What a strange conflux of symptoms, I thought to myself.  On Sunday evening I went to the emergency at the public hospital (really a glorified clinic) in Playas where the MD on call took my blood pressure and suspected glaucoma because of the intense eye pain.  He suggested I see an ophthalmologist right away and perhaps also a neurologist.

 

On Monday morning we headed for Guayaquil and got an appointment with my ophthalmologist for the afternoon.  He ruled out glaucoma or any other eye involvement but suspected Herpes Zoster and sent me right away to see a dermatologist, who diagnosed it on the spot (no pun intended).

 

Herpes Zoster is not curable.  The lesions usually disappear without leaving a scar.  But the neuralgia – the pain – can last for days, weeks, months, or years (!!!).  Apparently the key to preventing long term effects is early treatment with anti-viral medication.  As uncomfortable as is the pain, the anxiety of now knowing how long it is going to last is the worst part.

 

The pain with which I continue to live in not unbearable, but it is quite debilitating.

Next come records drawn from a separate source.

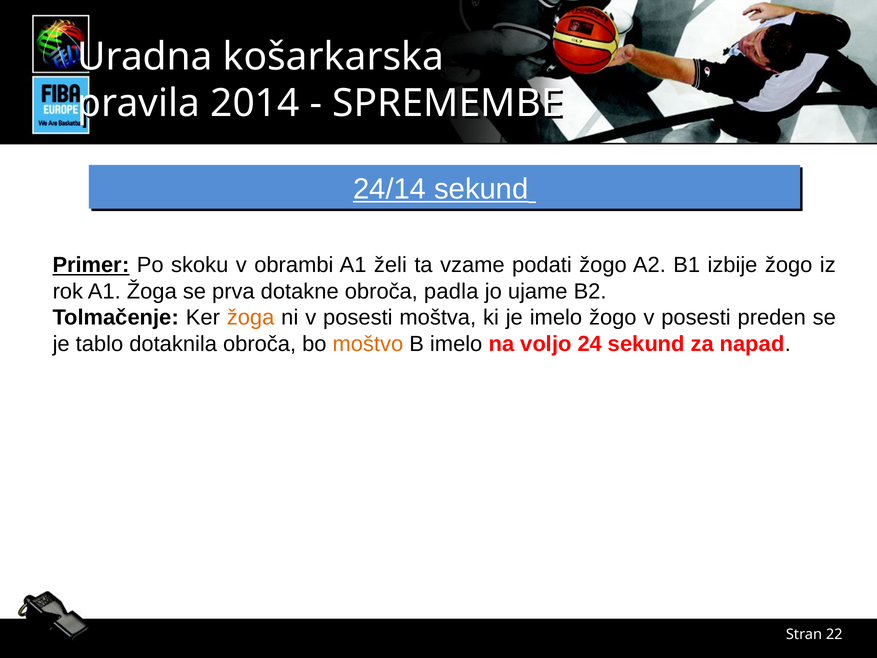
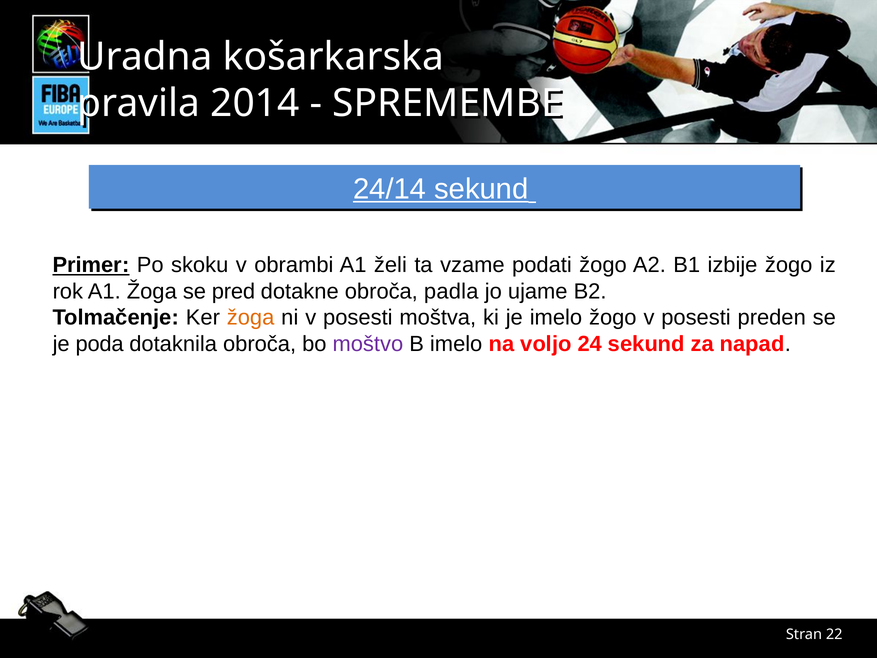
prva: prva -> pred
tablo: tablo -> poda
moštvo colour: orange -> purple
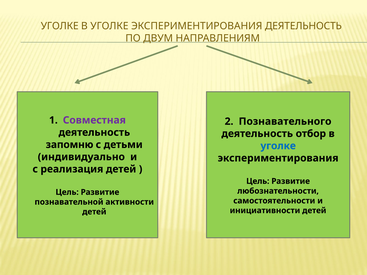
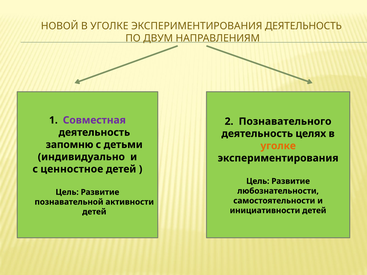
УГОЛКЕ at (60, 26): УГОЛКЕ -> НОВОЙ
отбор: отбор -> целях
уголке at (278, 146) colour: blue -> orange
реализация: реализация -> ценностное
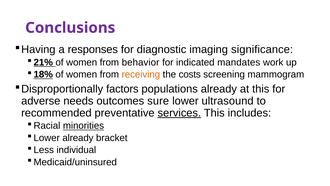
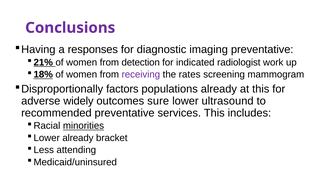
imaging significance: significance -> preventative
behavior: behavior -> detection
mandates: mandates -> radiologist
receiving colour: orange -> purple
costs: costs -> rates
needs: needs -> widely
services underline: present -> none
individual: individual -> attending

Picture having a head ache, eye pain, ear ache and tooth ache – all at the same time.  It has diminished over time, but very slowly as the dermatologist told me it would.  I am to rest for two weeks, stay out of sunlight, and not drive a car.  When I told the doctor I live in Playas and it is sunny all the time, what if I need to go out, he responded, “don’t worry, you won’t want to go out.”

 

WHY AM I BORING YOU WITH ALL THIS?

 

I would not wish this on my worst enemy (with the one exception of anyone whose middle initial is “W.”).

 

I am sending this to those of you who are in the 60 year range because I understand a vaccination has been developed.  It is expensive, but according to my brother, it is worth while.  It will not prevent the outbreak of shingles, but considerably mitigate the effects.

 

I STRONGLY URGE YOU TO LOOK INTO THIS.

 

And don’t worry about me, I am handling it OK.